The Presbyterians relocated and the building passed to the Catholic Diocese of Charleston, which used the building until 1965. St. John's was founded in 1906 at 43 Elizabeth Street in Charleston. In 1971, the church moved to its current location. The Diocese of the Southeast, formed by freedmen who had left the Episcopal Diocese of South Carolina due to racism and exclusion, was predominantly black and St. John's new location in Ansonborough was likewise predominantly African-American. Most of St. John's parishioners starting in the 1970s came from the church's immediate neighborhood. However, by the late 2010s, Ansonborough and the Charleston Peninsula had been substantially gentrified, with most of St. John's black parishioners commuting from West Ashley.

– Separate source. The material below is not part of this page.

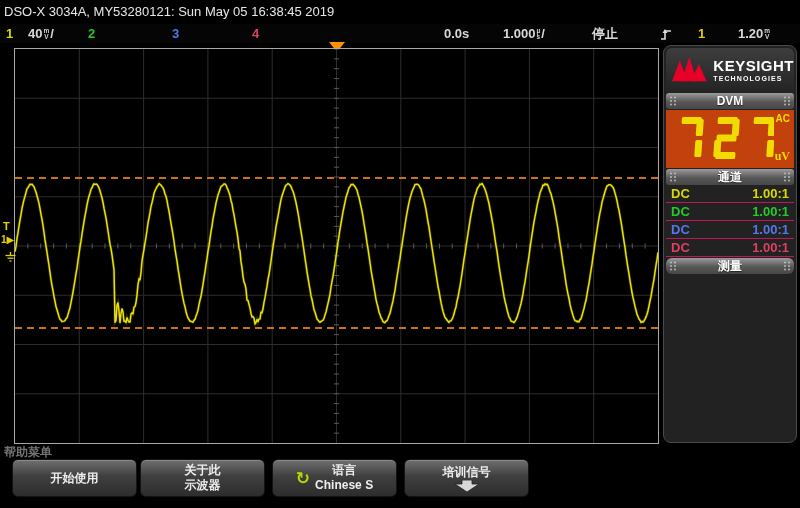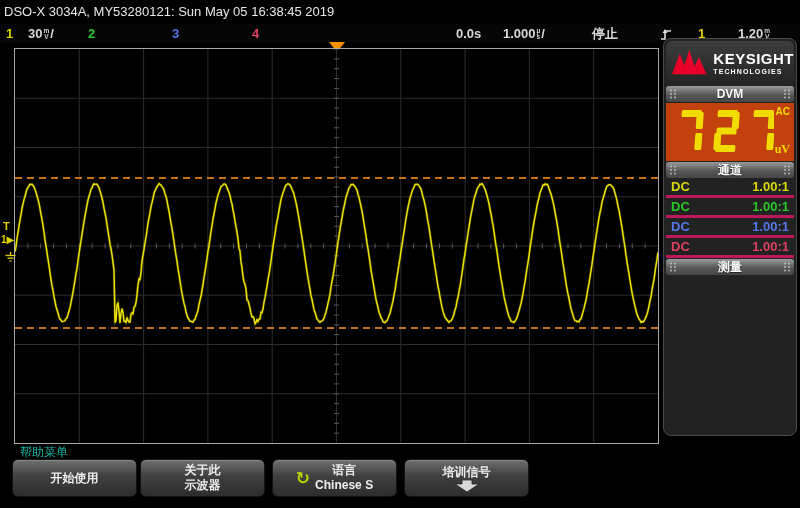"30" span { text: 30 -> 40 }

Ronald Satterfield, who was pastor of St. John's from 2000 to 2012, was convicted and sentenced to 18 months in prison for bank fraud after forging the church secretary's name to acquire a $250,000 bank loan and running what federal authorities called a $3.3 million Ponzi scheme that lost church members' money.

The Rt. Rev. Willie Hill Jr. was appointed rector in 2013 and launched new initiatives to engage the community. He welcomed visiting college gospel choirs to sing in St. John's sanctuary and added a midday Bible study for elderly members who cannot travel to evening events. Hill was elected bishop coadjutor of the Diocese of the Southeast in 2022.

==Architecture==
The 1880s renovation of the church added transepts, a Gothic frame ceiling and 14 stained glass windows. According to the Historic Charleston Foundation, "the St. John's congregation has retained most of the structure's interior features, including stenciled decoration and gilded Gothic elements."

On the grounds of the church is a commemorative landscaped garden in honor of church member Philip Simmons, a notable Charleston ironworker. Simmons designed the "Heart Gate" that marks the entry to the garden.